Archive for the 'The Internet' Category

del.icio.us down this morning

Friday, March 10th, 2006

I came into work this morning and wanted to read something that I had spotted last night and had put into my del.icio.us page (as I have done on countless occasions before).
I tried to logon and got this message.

Delicious is down for planned maintenance. We’re doing some database rearranging so we can release new features next week. We expect to be down from Midnight till 4am (Pacific) and will be posting updates on our blog.

I miss del.icio.us

I find it hard to believe that such a huge service should ever have to close down to do some upgrades, but that is the way of things with a free service.

Does anyone else have an free online service they could not live without?

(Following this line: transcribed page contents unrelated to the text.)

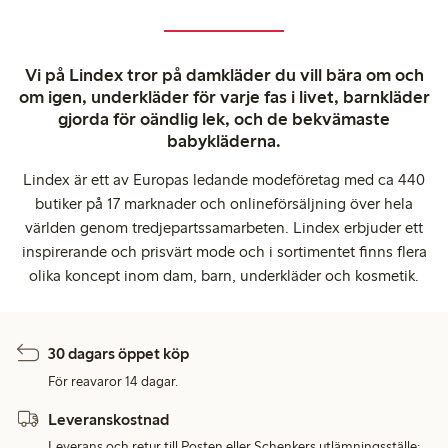
Vi på Lindex tror på damkläder du vill bära om och
om igen, underkläder för varje fas i livet, barnkläder
gjorda för oändlig lek, och de bekvämaste
babykläderna.
Lindex är ett av Europas ledande modeföretag med ca 440
butiker på 17 marknader och onlineförsäljning över hela
världen genom tredjepartssamarbeten. Lindex erbjuder ett
inspirerande och prisvärt mode och i sortimentet finns flera
olika koncept inom dam, barn, underkläder och kosmetik.
30 dagars öppet köp
För reavaror 14 dagar.
Leveranskostnad
Leverans och retur till Posten eller Schenkers utlämningsställe:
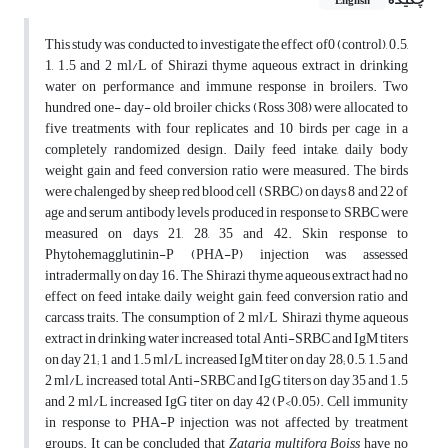
English
This study was conducted to investigate the effect of0 (control), 0.5,
1, 1.5 and 2 ml/L of Shirazi thyme aqueous extract in drinking
water on performance and immune response in broilers. Two
hundred one- day- old broiler chicks (Ross 308) were allocated to
five treatments with four replicates and 10 birds per cage in a
completely randomized design. Daily feed intake, daily body
weight gain and feed conversion ratio were measured. The birds
were chalenged by sheep red blood cell (SRBC) on days 8 and 22 of
age and serum antibody levels produced in response to SRBC were
measured on days 21, 28, 35 and 42. Skin response to
Phytohemagglutinin-P (PHA-P) injection was assessed
intradermally on day 16. The Shirazi thyme aqueous extract had no
effect on feed intake, daily weight gain, feed conversion ratio and
carcass traits. The consumption of 2 ml/L Shirazi thyme aqueous
extract in drinking water increased total Anti-SRBC and IgM titers
on day 21; 1 and 1.5 ml/L increased IgM titer on day 28; 0.5, 1.5 and
2 ml/L increased total Anti-SRBC and IgG titers on day 35 and 1.5
and 2 ml/L increased IgG titer on day 42 (P<0.05). Cell immunity
in response to PHA-P injection was not affected by treatment
groups. It can be concluded that
Zataria
multifora
Boiss
have no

Extend Firefox Competition winners announced

Friday, March 3rd, 2006

The Extend Firefox competition has being going on for a while now and today they announced the winners of the competition. I am an avid firefox extension junkie (15 extensions and counting!) and use quite a few of the awarded extensions.

Cool prizes such as the Alienware Aurora 7500 were on offer to budding entrants
My favourites which I always use are;

    Sage by Peter Andrews, which is an RSS reader.
    Web Developer by Chris Pedrick, an absolute gem if you are in web development.
    Forecast Fox by Aaron Sarna, Keeps me upto date with live weather reports all day (while I sit indoors)

New ones that I have just discovered are ;

    Separe by Massimo Mangoni, which won most useful (its a tab seperator).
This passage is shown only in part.